A……………A & A……………O
E’ l’unico, che è in grado di derapare da destra a sinistra e da sinistra a destra, ripetutamente.
E’ l’unico che, in alcuni contesti, assai favorevoli, riesce con una metamorfosi a diventare…abnormal (ndr: così almeno a me pare….ovvero mi piace pensare).
E’ l’unico, che non amava il mio pret-à- porter e asseriva di adorare, soltanto, quando vestivo “pret-à-ciapè”.
E’ l’unico, che ha riconosciuto che per lui sono come cocoon: immergersi in me lo rigenera, lo rivitalizza. E induce alla resurrezione anche l’addormentato metaforico.
E’ l’unico che, quando sono in bagno mi esorta, chiamandomi con :” A……A! acceleraaaaaa!!!!!… il mio profumo sta evaporandooooo!!!”
E’ l’unico, che al ristorante mi apostrofa dicendo ”mettiamo le mani a guisa di seduta spiritica:così se il tavolo dovesse…sollevarsi, trarremo in inganno chi serve”.
E’ l’unico, che deve fare la triangolazione Monviso, Sagra di San Michele…e Lei.
E’ l’unico che, entrato nel bagno, saluta i sanitari esclamando: ”ragazzi non so se ci vediamo stasera! Dipende da Lei!”

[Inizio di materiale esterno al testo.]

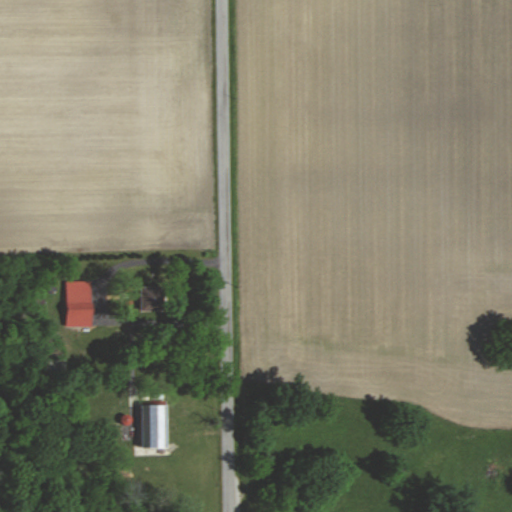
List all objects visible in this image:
road: (224, 256)
road: (104, 292)
building: (77, 303)
building: (151, 426)
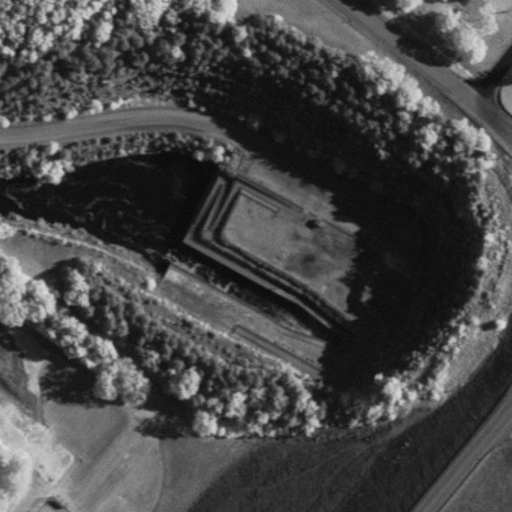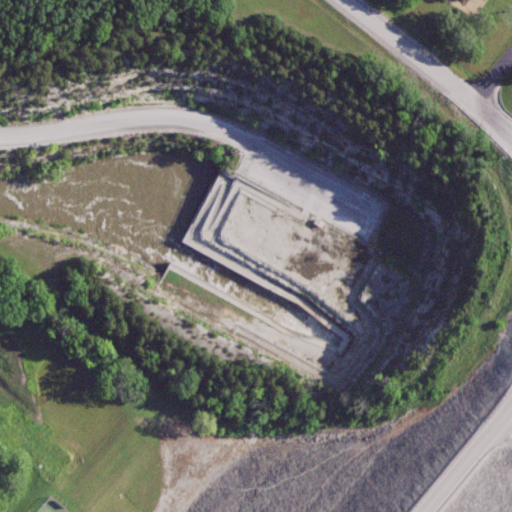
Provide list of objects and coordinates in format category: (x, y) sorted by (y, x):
road: (431, 63)
road: (494, 79)
road: (194, 122)
dam: (375, 370)
road: (476, 469)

E’ l’unico playboy che, non potendo permettersi un harem, si circonda di un gregge di pecorelle.
E’ l’unico che, dopo avermi portato sulle vette più inaspettate, scende dal letto e, dritto sulle gambe, come un gorilla, si percuote il petto urlando la sua gioia alle stelle…………………………….
E poi ricomincia.
E’ il solo che, delicatamente, shekera i miei due “copri-cuore”.
E l’unico che, di mattina, mi si intraversa.

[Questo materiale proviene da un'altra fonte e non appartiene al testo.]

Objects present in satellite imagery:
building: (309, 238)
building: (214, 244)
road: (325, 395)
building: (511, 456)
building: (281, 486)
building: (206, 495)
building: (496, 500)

E’ l’unico che mi ha salvato da una progressiva mascolinizzazione del cuore.
E’ l’unico, che mi si insinua fra ………i piedi.

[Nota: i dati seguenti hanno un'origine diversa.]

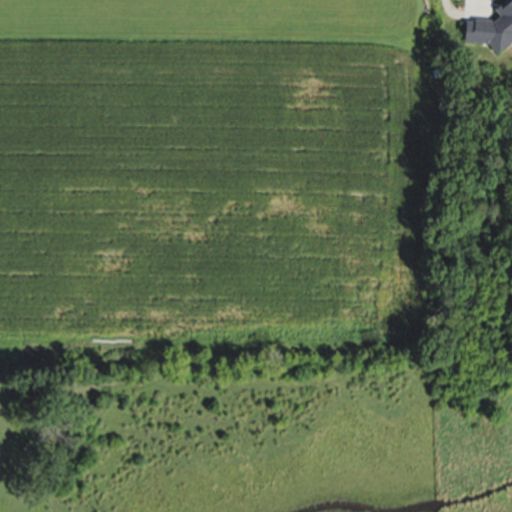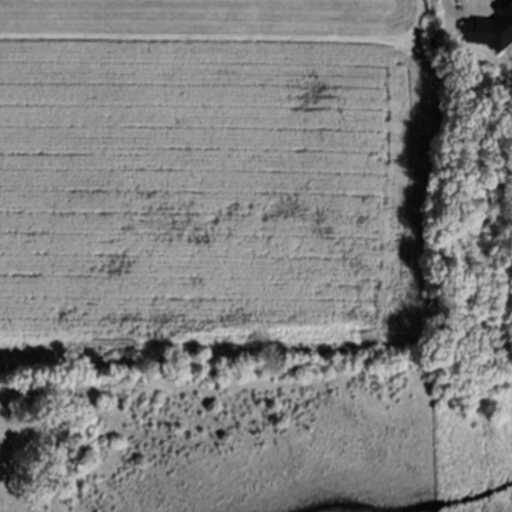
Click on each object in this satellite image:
road: (457, 14)
building: (497, 22)
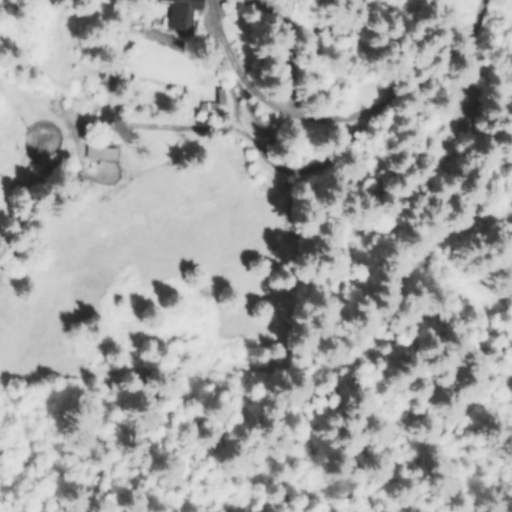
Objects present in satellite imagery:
building: (181, 14)
road: (228, 66)
road: (402, 90)
building: (209, 103)
building: (98, 151)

E’ l’unico che, ogni mattina,…………..un destino di gloria lo attende.
E’ l’unico laureato in “ingegneria intima”, che ho conosciuto.
E’ l’unico uomo a cui mancano …due mani.
E’ l’unico, che mi ha …cazzeggiato.
E’ l’unico con cui si deve contare sempre fino a tre (ndr: per smettere).
E’ l’unico uomo che deve usare il…salvaslip (ndr: dopo).
E’ l’unico uomo che mi ha parlato, contemporaneamente, ai due padiglioni auricolari (ndr: durante)
Io lo aiuto……….e la ingloba con maschile ma delicata veemenza (ndr: si lavori di fantasia “colà dove si puote”).
E’ l’unico, che la sera, dopo aver provveduto alle abluzioni, interrogante chiede, : << a che gusto lo vuoi stasera?>>
E io, serafica, rispondo:<< alla menta fredda!!>>.
E’ l’unico, che……….. mi insegna.
E’ l’unico, che mi mette le dita nel naso.
E’ l’unico, che mi fa perdere il concetto del tempo.
Lo guardo ignudo senza trauma subire, ma con velato e compiaciuto guato.
Nel letto………….. cozze o patelle?(ndr: l’alternativa)
E’ l’unico, che conta fino ½… ma migliaia di volte (ndr: per smettere).
E’ l’unico, che mi scrive delle cose che nessuno mi ha mai scritto…e potrebbe diventare un saggista di erotismo.
E’ l’unico che, per me, costituisce elemento di forte, fortissima distrazione, …..ma gradita. Assai gradita
E’ l’unico, che mi stringe forte forte……… ,in pratica mi stritola.
E’ l’unico molto bravo nella recitazione a soggetto.
E’ il miglior………………………..scaldalenzuola.
E’ l’unico, che mi ha convinto che, oltre il prendersi e il darsi, esiste il prendarsi.
E’ l’unico, che formula risposte difficilmente prevedibili, sempre creative e mai comuni.
E’ l’unico, che mi fa proprio ……………..ridere.
E’ l’unico, che compenetra………..con fusione.
E’ l’unico, che mi ha fatto parlare…… laddove io non proferivo verbo.
E’ l’unico, che si turba………..per il mio interno coscia.
E’ l‘unico, che mi saluta con un baciamano …..sul palmo della mano.
E’ l’unico, che tutte le mattina si inginocchia ai miei piedi. Per allacciarsi le scarpe.
E’ l’unica che, in un bagno termale, scambia una delicata avance sul punto G da parte di un arto inferiore dell’ingegnere per un getto di idromassaggio.